FTSE 100 hits fresh four-month high on US-China trade talk optimism and European banking boost
The FTSE 100 ended a good week in strong fashion as optimism over the US-China trade dispute and the possibility of fresh stimulus measures for Eurozone banks boosted markets.
The UK’s blue chip index rose to a fresh four-month high and closed 0.6 per cent up for the day at 7,237 points.
European markets also rose as European Central Bank member Benoit Coeure floated the possibility of a new round of multi-year cheap loans to Eurozone banks.
But the FTSE 100 was held back in comparison to European markets due to the pound’s rally off the back off better-than-expected retail sales.

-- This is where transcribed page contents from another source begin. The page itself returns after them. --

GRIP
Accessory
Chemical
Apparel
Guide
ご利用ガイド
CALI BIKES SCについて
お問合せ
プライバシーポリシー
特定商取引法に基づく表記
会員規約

Sterling gained 0.34 per cent against the dollar, rising to $1.2846, therefore restricting the ground made by the largely internationally-exposed FTSE 100.

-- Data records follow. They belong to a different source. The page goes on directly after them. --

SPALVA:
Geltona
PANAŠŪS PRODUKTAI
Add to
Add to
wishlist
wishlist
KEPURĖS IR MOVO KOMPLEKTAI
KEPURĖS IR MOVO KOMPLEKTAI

Turnaround specialist Melrose Industries led the biggest risers, climbing 5.6 per cent following a number of positive analyst notes.
Melrose Industries | +5.6 per cent |
Coca-Cola HBC | +4 per cent |
Tesco | +2.9 per cent |
Evraz | +2.7 per cent |
Royal Bank of Scotland | +2.6 per cent |
Soft drinks bottler Coca-Cola HBC jumped 4 per cent, after it reported a rise in appetite for sparkling drinks in its results on Thursday, followed by Tesco, steel and mining firm Evraz, and Royal Bank of Scotland, which doubled profits and boosted its dividend with its results this morning.
The fallers were led by Standard Life Aberdeen, which slumped 6 per cent after a share offering was priced at a discount, followed by home improvement retailer Kingfisher and Next.
Standard Life Aberdeen | -6 per cent |
Kingfisher | -3 per cent |
Next | -2.1 per cent |
Micro Focus | -1.4 per cent |
Centrica | -1.4 per cent |
Friday’s trading capped off a strong week for the FTSE 100.
The index rallied at the beginning of the week as traders were optimistic over the latest round of US-China trade talks as a US delegation prepared to fly to Beijing.
It lost some of that momentum as the week moved on as consumer and industrial stocks weighed the FTSE down but positive murmurings from China kept it in positive territory.
Reports also emerged that US President Donald Trump was willing to push back his deadline for higher tariffs on Chinese imports by 60 days.
Valentine’s Day injected renewed vigour into the index, as pharmaceutical companies – led by AstraZeneca’s results – drove it upwards.
Despite the trade talks ending today with no official statement from either side, global markets, including the FTSE 100 ended the week strongly with investors still buoyed by the hope of a resolution to the dispute.